All This Time

by TheMajorTechie


Luna

All this time. A thousand years have passed since you struck your own sister. A greedy blow serving only to further elevate your image on the ponies of Equestria. It’s hard to believe how one could be betrayed in such a way, Celestia.

You have only delayed the inevitable. I eagerly await the day I become free from this dastardly place. I long for the day when I may one day see my revenge enacted for my years of suffering.

To this day, I still cannot bring myself to believe your lies. Your complete and utter greed, hoarding the praise of the ponies for yourself as you let them, at the same time, shun me, your very sister, and allow her to practically fade into obscurity.

I deserve love, sister. I only wished for a day when the ponies would come to appreciate what I had put so much effort into to give them. However, that wish, to this day, continues to go unfulfilled, I presume.

Long ago, dear sister, I believed your dirty lies. I truly thought that you cared for me when you told me that you were shielding me from the plagues of corruption. You said that power could corrupt. Well, look who’s the corrupted one now?
I eagerly await the day I shall be free. The day I shall set my hooves upon you in revenge. The day I shall make you suffer for my woes. You say you love me, Celestia, yet to me, those lies only scream of deception. You say you protect me. Look at the sky, sister, and tell me that isn’t myself, cursed upon the wretched surface of this lonely satellite.

I cannot say what you may be doing when I return, or even the state of our nation. My eternal night would’ve brought everlasting beauty to the skies, it would’ve given the ponies a beautiful work of art to gaze upon every night. I would’ve granted access to innumerable powerful spells to the mages of the land in order to allow the crops to live. I would’ve even allowed for the day to return, if you only apologized, sister.

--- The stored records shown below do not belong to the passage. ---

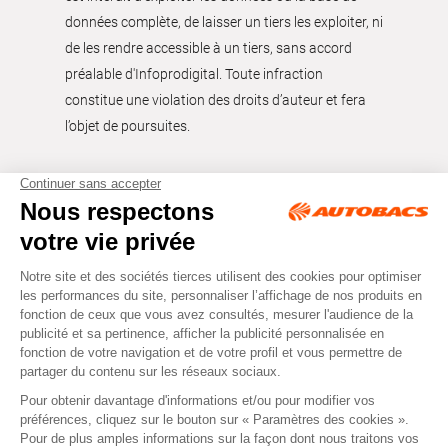
données complète, de laisser un tiers les exploiter, ni
de les rendre accessible à un tiers, sans accord
préalable d'Infoprodigital. Toute infraction
constitue une violation des droits d’auteur et fera
l’objet de poursuites.
Tous droits réservés © Autobacs
Mentions légales
RGPD
Cookies
CGV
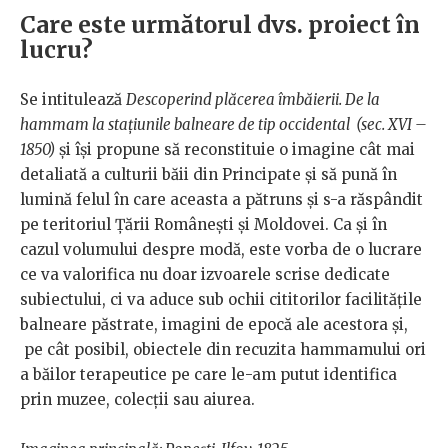
Care este următorul dvs. proiect în
lucru?
Se intitulează
Descoperind plăcerea îmbăierii. De la
hammam la stațiunile balneare de tip occidental (sec. XVI –
1850)
și își propune să reconstituie o imagine cât mai
detaliată a culturii băii din Principate și să pună în
lumină felul în care aceasta a pătruns și s-a răspândit
pe teritoriul Țării Românești și Moldovei. Ca și în
cazul volumului despre modă, este vorba de o lucrare
ce va valorifica nu doar izvoarele scrise dedicate
subiectului, ci va aduce sub ochii cititorilor facilitățile
balneare păstrate, imagini de epocă ale acestora și,
pe cât posibil, obiectele din recuzita hammamului ori
a băilor terapeutice pe care le-am putut identifica
prin muzee, colecții sau aiurea.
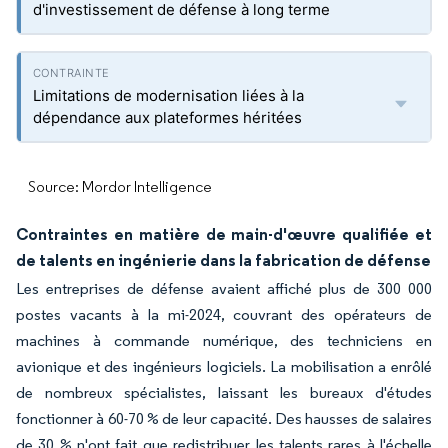
d'investissement de défense à long terme
Limitations de modernisation liées à la
dépendance aux plateformes héritées
Source: Mordor Intelligence
Contraintes en matière de main-d'œuvre qualifiée et
de talents en ingénierie dans la fabrication de défense
Les entreprises de défense avaient affiché plus de 300 000
postes vacants à la mi-2024, couvrant des opérateurs de
machines à commande numérique, des techniciens en
avionique et des ingénieurs logiciels. La mobilisation a enrôlé
de nombreux spécialistes, laissant les bureaux d'études
fonctionner à 60-70 % de leur capacité. Des hausses de salaires
de 30 % n'ont fait que redistribuer les talents rares à l'échelle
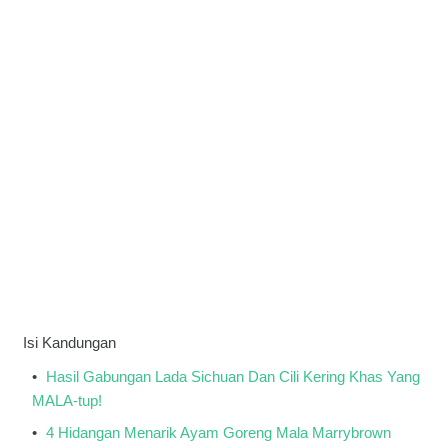
Isi Kandungan
Hasil Gabungan Lada Sichuan Dan Cili Kering Khas Yang
MALA-tup!
4 Hidangan Menarik Ayam Goreng Mala Marrybrown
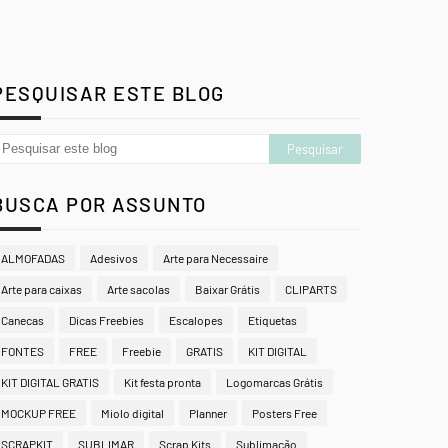
PESQUISAR ESTE BLOG
BUSCA POR ASSUNTO
ALMOFADAS
Adesivos
Arte para Necessaire
Arte para caixas
Arte sacolas
Baixar Grátis
CLIPARTS
Canecas
Dicas Freebies
Escalopes
Etiquetas
FONTES
FREE
Freebie
GRATIS
KIT DIGITAL
KIT DIGITAL GRATIS
Kit festa pronta
Logomarcas Grátis
MOCKUP FREE
Miolo digital
Planner
Posters Free
SCRAPKIT
SUBLIMAR
Scrap Kits
Sublimação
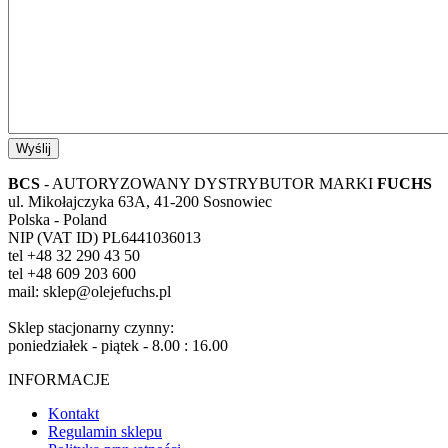
Wyślij
BCS
- AUTORYZOWANY DYSTRYBUTOR MARKI
FUCHS
ul. Mikołajczyka 63A, 41-200 Sosnowiec
Polska - Poland
NIP (VAT ID) PL6441036013
tel +48 32 290 43 50
tel +48 609 203 600
mail: sklep@olejefuchs.pl
Sklep stacjonarny czynny:
poniedziałek - piątek - 8.00 : 16.00
INFORMACJE
Kontakt
Regulamin sklepu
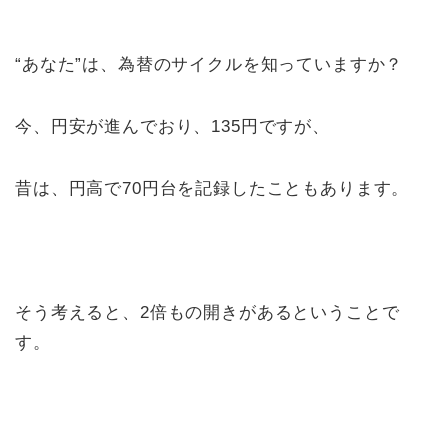
“あなた”は、為替のサイクルを知っていますか？
今、円安が進んでおり、135円ですが、
昔は、円高で70円台を記録したこともあります。
そう考えると、2倍もの開きがあるということで
す。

Even then, however, I would be a fool to believe an apology as thin as yours. You are a coward, Celestia. You would rather sooner banish your very sister than to just for once, listen to what she had to say.

I lived in your shadow all my life, sister. I lived in awe of the praise that had elevated you to the status of what could only amount to a goddess. I once believed that one day, I would stand beside you without a care in the world. I thought that I could be happy. There were so many ways that this life could’ve played out. But why did it have to be like this? Even I do not know.

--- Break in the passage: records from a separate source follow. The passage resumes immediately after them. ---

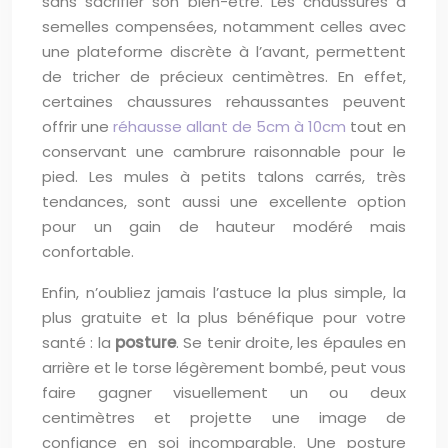
sans sacrifier son bien-être. Les chaussures à
semelles compensées, notamment celles avec
une plateforme discrète à l’avant, permettent
de tricher de précieux centimètres. En effet,
certaines chaussures rehaussantes peuvent
offrir une
réhausse allant de 5cm à 10cm
tout en
conservant une cambrure raisonnable pour le
pied. Les mules à petits talons carrés, très
tendances, sont aussi une excellente option
pour un gain de hauteur modéré mais
confortable.
Enfin, n’oubliez jamais l’astuce la plus simple, la
plus gratuite et la plus bénéfique pour votre
santé : la
posture
. Se tenir droite, les épaules en
arrière et le torse légèrement bombé, peut vous
faire gagner visuellement un ou deux
centimètres et projette une image de
confiance en soi incomparable. Une posture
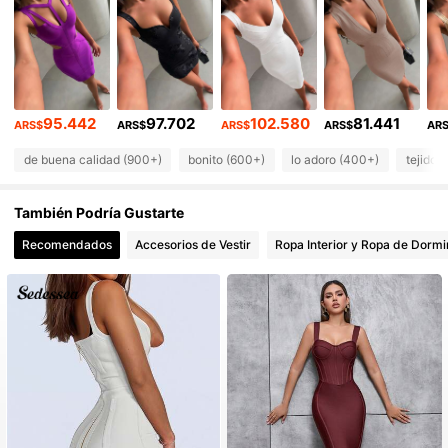
53K Seguidores
4,86
53K Seguidores
4,86
95.442
97.702
102.580
81.441
53K Seguidores
4,86
ARS$
ARS$
ARS$
ARS$
AR
de buena calidad (900+)
bonito (600+)
lo adoro (400+)
tejido 
53K Seguidores
4,86
También Podría Gustarte
53K Seguidores
4,86
Recomendados
Accesorios de Vestir
Ropa Interior y Ropa de Dormi
53K Seguidores
4,86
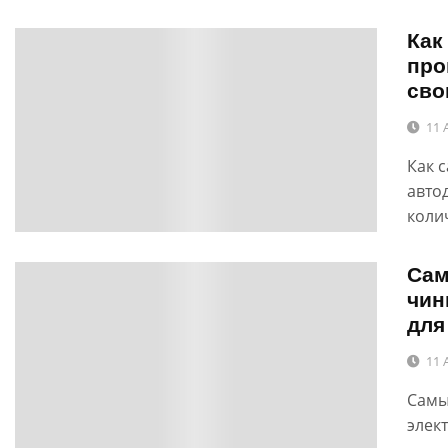
Как
0
про
сво
11 
Как 
авто
коли
Сам
0
чин
для
11 
Самы
элек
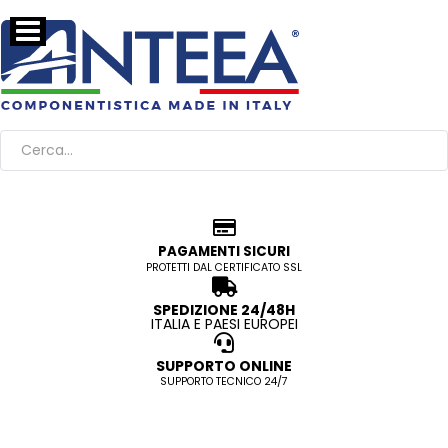
PAGAMENTI SICURI
PROTETTI DAL CERTIFICATO SSL
SPEDIZIONE 24/48H
ITALIA E PAESI EUROPEI
SUPPORTO ONLINE
SUPPORTO TECNICO 24/7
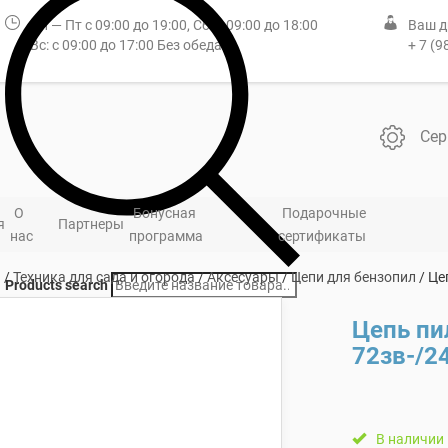
Пн — Пт с 09:00 до 19:00, Сб: с 09:00 до 18:00
Ваш д
Вс: с 09:00 до 17:00 Без обеда
+ 7 (9
Сер
О
Бонусная
Подарочные
я
Партнеры
нас
программа
сертификаты
я
/
Техника для сада и огорода
/
Аксесуары
/
Цепи для бензопил
/ Це
Products search
Цепь пи
72зв-/2
В наличии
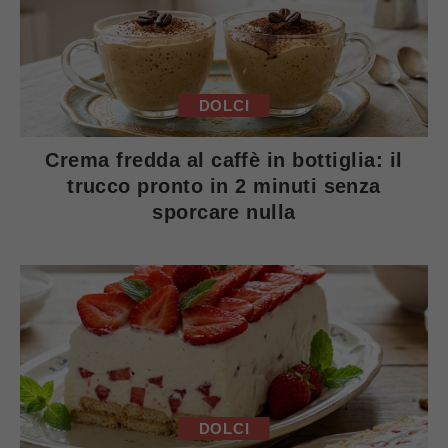
DOLCI
Crema fredda al caffè in bottiglia: il
trucco pronto in 2 minuti senza
sporcare nulla
DOLCI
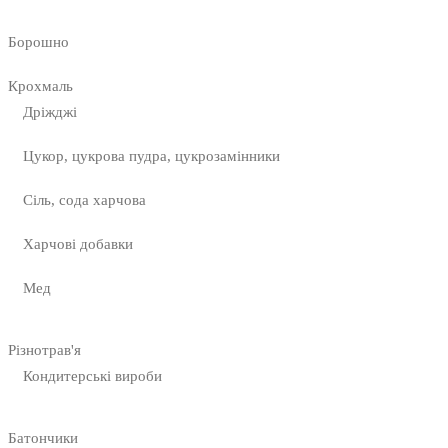
Борошно
Крохмаль
Дріжджі
Цукор, цукрова пудра, цукрозамінники
Сіль, сода харчова
Харчові добавки
Мед
Різнотрав'я
Кондитерські вироби
Батончики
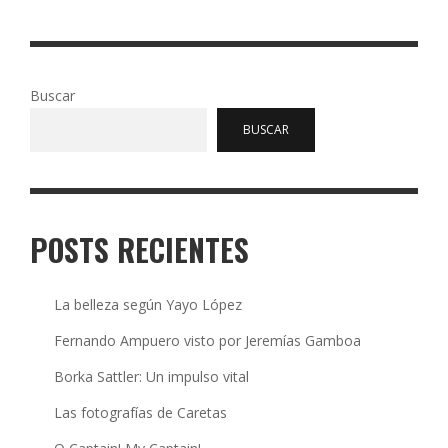
Read More
0
111
Buscar
BUSCAR
POSTS RECIENTES
La belleza según Yayo López
Fernando Ampuero visto por Jeremías Gamboa
Borka Sattler: Un impulso vital
Las fotografías de Caretas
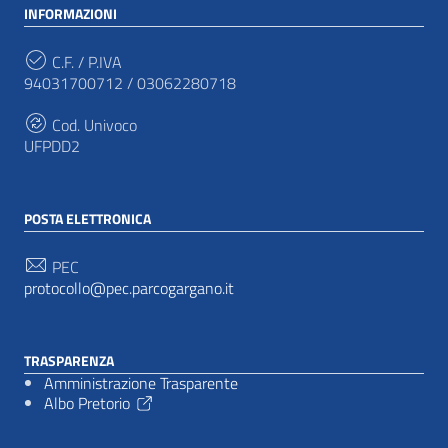
INFORMAZIONI
C.F. / P.IVA
94031700712 / 03062280718
Cod. Univoco
UFPDD2
POSTA ELETTRONICA
PEC
protocollo@pec.parcogargano.it
TRASPARENZA
Amministrazione Trasparente
Albo Pretorio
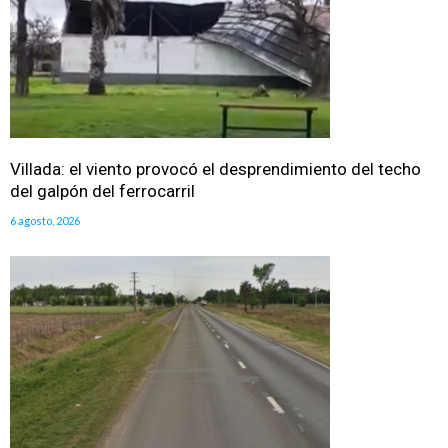
Villada: el viento provocó el desprendimiento del techo
del galpón del ferrocarril
6 agosto, 2026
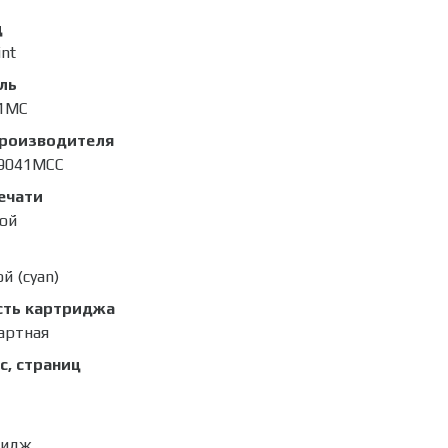
д
int
ль
1MC
производителя
9041MCC
ечати
ой
й (cyan)
сть картриджа
артная
с, страниц
ридж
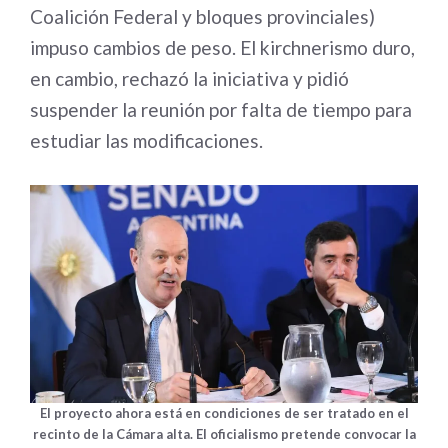
Coalición Federal y bloques provinciales)
impuso cambios de peso. El kirchnerismo duro,
en cambio, rechazó la iniciativa y pidió
suspender la reunión por falta de tiempo para
estudiar las modificaciones.
El proyecto ahora está en condiciones de ser tratado en el
recinto de la Cámara alta. El oficialismo pretende convocar la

There were times when I thought I could perhaps talk to you, convince you that I deserved better.

Nightmare Moon, the persona you claim to be a plague upon my mind, was nothing but a creation of my own. It was the embodiment of the many years I wished to be like you, sister. It was the light in my eyes that I held onto so longingly, the ambitions and dreams I had of being your equal one day, and not just the sister of the night that ponies would sometimes even go as far as to claim to be a myth.

Do I look like a myth to you, sister? Nightmare Moon was once a fantastical dream. A dream of family and friends, a dream of belonging. Yet, slowly, over the course of years, it grew corrupted by your power. You always received the praise and love for my actions. When ponies were to be thankful, they claimed thanks to you. When they stared into the night sky and saw my stars, they came to you with boasts of its beauty. I was never given a chance, sister, and those emotions funneled into my dreams. My thoughts. Soon enough, they became Nightmare Moon.

Fear was all I felt when you banished me so long ago. Your face was contorted into a ghastly vision of pure rage, of fiery passion that even now, I fear to ever dare face again. It was the face of a sister I wished I didn’t have to strike, but what was the point of leaving you with such power if you were only to wield it with the heavy hoof of a mare who refused even to acknowledge the woes of her own sister?

When I return, Celestia. When I return, I shall find you, and you may expect to find yourself facing your own creation. You made me this way, sister, and I hate it.

Watch your back if you may ever find yourself a protégé, sister. I fear your heart may be too cold for their own good.